Ukraine claims it has struck base used by Wagner Group paramilitaries

A mural praising Wagner Group and its mercenaries in Belgrade, Serbia
A mural praising Wagner Group and its mercenaries in Belgrade, Serbia. Photograph: Pierre Crom/Getty Images

Ukraine says it has struck a base used by the shadowy Wagner Russian paramilitary group as well as a bridge near the occupied city of Melitopol.

Serhiy Haidai, the governor of the Luhansk region in eastern Ukraine, said the base was “destroyed by a precision strike” after its whereabouts were established “thanks to a Russian journalist”.

The Ukrainian news website Ukrainska Pravda reported that a Kremlin military correspondent had visited the mercenary headquarters on 8 August and posted a photograph on Telegram showing a nearby address.

The paramilitary group has been linked by western intelligence agencies to the Russian oligarch Yevgeny Prigozhin, who is a close associate of Vladimir Putin. Prigozhin was reported to have been at the base days before the Ukrainian strike.

The presence of Wagner paramilitaries has been documented in Libya, Mali and Syria, among many other countries – particularly in Africa.

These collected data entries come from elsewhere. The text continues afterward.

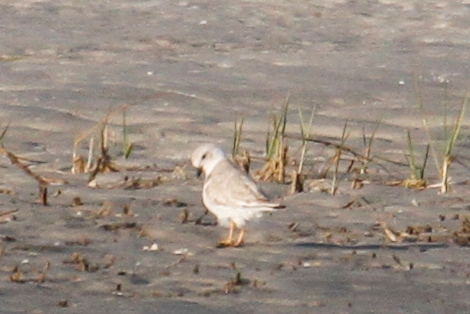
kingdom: Animalia
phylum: Chordata
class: Aves
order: Charadriiformes
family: Charadriidae
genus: Charadrius
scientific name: Charadrius melodus
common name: Piping plover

Ukrainian authorities said saboteurs had blown up a railway bridge south-west of the city of Melitopol, which is held by Russian troops. Melitopol’s mayor, Ivan Fyodorov said on Telegram the strike meant there would be “a complete absence of military trains from Crimea”.

The Crimean peninsula, which was annexed by Russia in 2014, is an essential base for supplying Russian troops deployed in southern Ukraine. Ukraine has said it is waging a counteroffensive in the south of the country, recapturing dozens of villages and threatening to push Russian troops to the other bank of the Dnieper River.

Meanwhile in Odesa on the Black Sea, three people were killed while swimming due to the detonation of “an unidentified explosive device”, said Sergiy Brachuk, a spokesperson for the local authorities.

Officials have warned beachgoers not to enter the sea because of the presence of unexploded mines.